First principles prediction of two-dimensional Janus XMoGeN2 (X = S, Se and Te) materials

Abstract

Motivated by the successful synthesis of two-dimensional MoSi₂N₄ [Y.-L. Hong et al., Science, 2020, 369, 670–674] and Janus MoSSe [A.-Y. Lu et al., Nat. Nanotechnol., 2017, 12, 744–749], in this work, we propose novel 2D Janus XMoGeN₂ (X = S, Se and Te) monolayers using first-principles prediction. The controllable electronic features of Janus XMoGeN₂ (X = S, Se and Te) monolayers under an external electric field and strain are also examined. Our predictions demonstrated that 2D XMoGeN₂ materials are structurally and dynamically stable. All these 2D XMoGeN₂ materials are indirect semiconductors with band gaps of 1.60/2.10, 1.54/2.07 and 1.05/1.56 eV obtained by the PBE/HSE functional for SMoGeN₂, SeMoGeN₂ and TeMoGeN₂ monolayers, respectively.
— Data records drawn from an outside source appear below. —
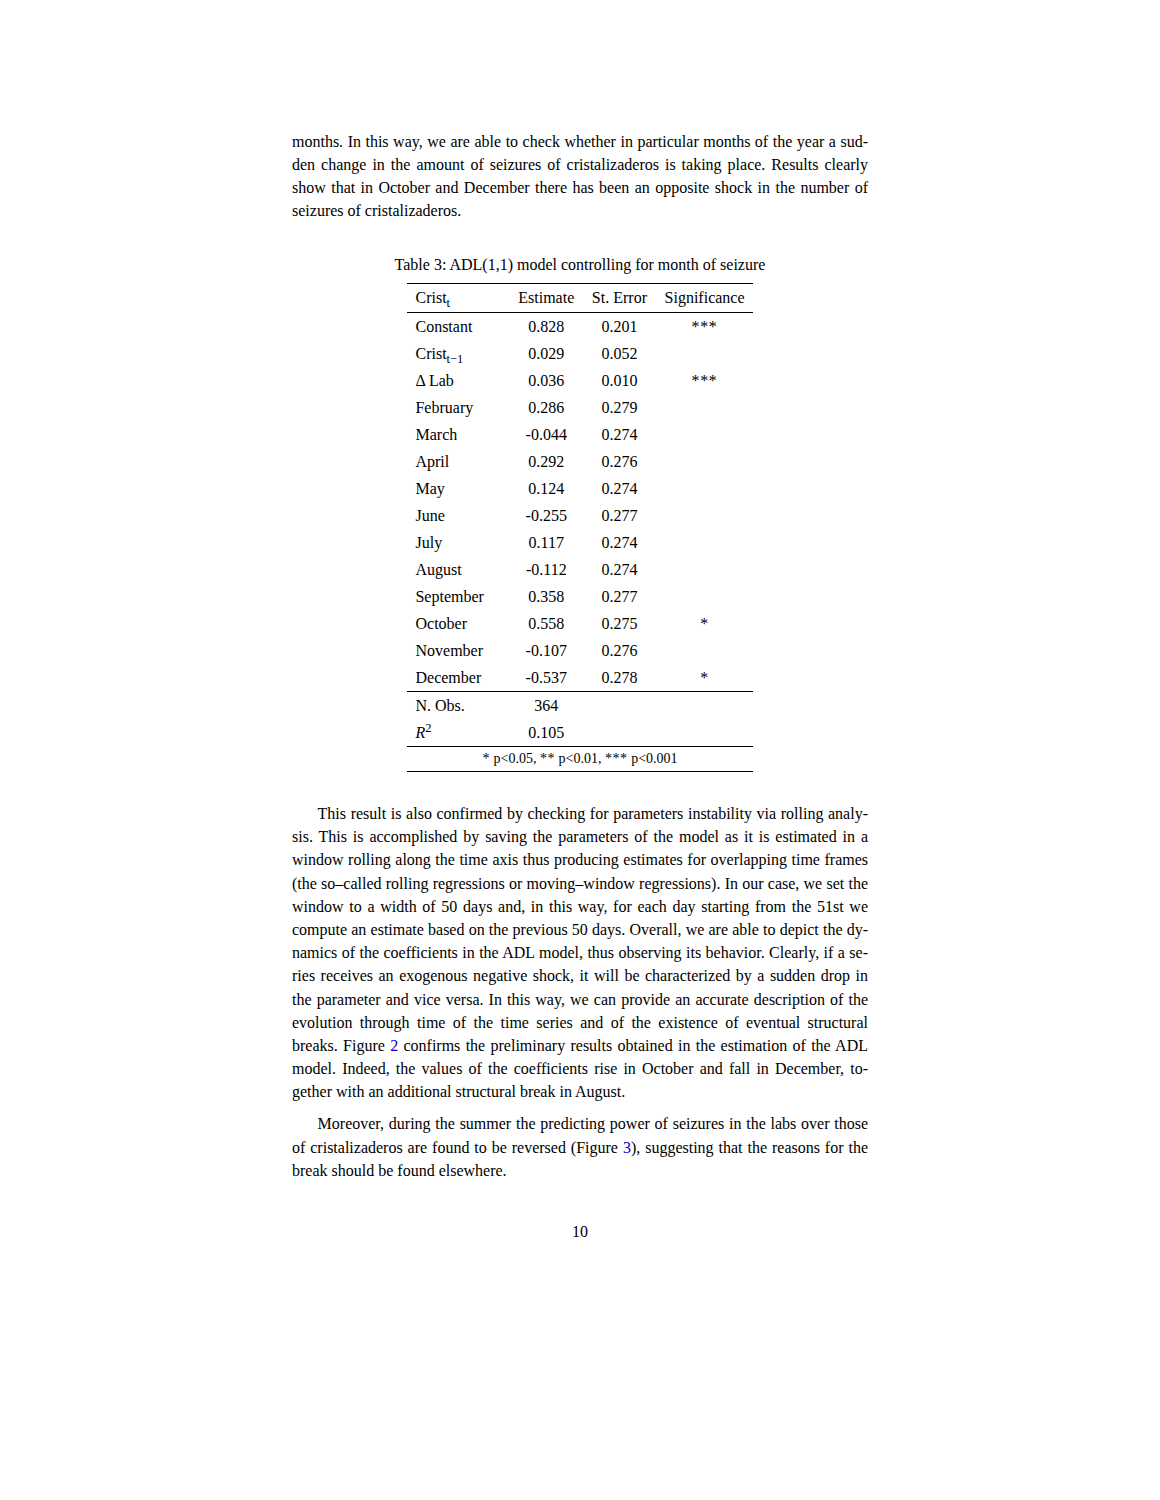months. In this way, we are able to check whether in particular months of the year a sudden change in the amount of seizures of cristalizaderos is taking place. Results clearly show that in October and December there has been an opposite shock in the number of seizures of cristalizaderos.
Table 3: ADL(1,1) model controlling for month of seizure
| Crist t | Estimate | St. Error | Significance |
| --- | --- | --- | --- |
| Constant | 0.828 | 0.201 | *** |
| Crist t−1 | 0.029 | 0.052 | |
| Δ Lab | 0.036 | 0.010 | *** |
| February | 0.286 | 0.279 | |
| March | -0.044 | 0.274 | |
| April | 0.292 | 0.276 | |
| May | 0.124 | 0.274 | |
| June | -0.255 | 0.277 | |
| July | 0.117 | 0.274 | |
| August | -0.112 | 0.274 | |
| September | 0.358 | 0.277 | |
| October | 0.558 | 0.275 | * |
| November | -0.107 | 0.276 | |
| December | -0.537 | 0.278 | * |
| N. Obs. | 364 | | |
| R 2 | 0.105 | | |
| * p<0.05, ** p<0.01, *** p<0.001 |
This result is also confirmed by checking for parameters instability via rolling analysis. This is accomplished by saving the parameters of the model as it is estimated in a window rolling along the time axis thus producing estimates for overlapping time frames (the so–called rolling regressions or moving–window regressions). In our case, we set the window to a width of 50 days and, in this way, for each day starting from the 51st we compute an estimate based on the previous 50 days. Overall, we are able to depict the dynamics of the coefficients in the ADL model, thus observing its behavior. Clearly, if a series receives an exogenous negative shock, it will be characterized by a sudden drop in the parameter and vice versa. In this way, we can provide an accurate description of the evolution through time of the time series and of the existence of eventual structural breaks. Figure 2 confirms the preliminary results obtained in the estimation of the ADL model. Indeed, the values of the coefficients rise in October and fall in December, together with an additional structural break in August.
Moreover, during the summer the predicting power of seizures in the labs over those of cristalizaderos are found to be reversed (Figure 3), suggesting that the reasons for the break should be found elsewhere.
10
Furthermore, the electronic band gap and band structures of these monolayers are controllable under an external electric field and strain, making them promising candidates for flexible optoelectronics and nanoelectronics. The electric field tunes the TeMoGeN₂ monolayer from semiconductor to metal and leads to a change in the band gap. While strain modifies the band gap of the TeMoGeN₂ monolayer, giving rise to a shift in the CB from the Γ–M path to the M point and a tendency to transform from semiconductor to metal. Our findings suggest that these novel 2D XMoGeN₂ materials are potential candidates for use in future high-performance applications.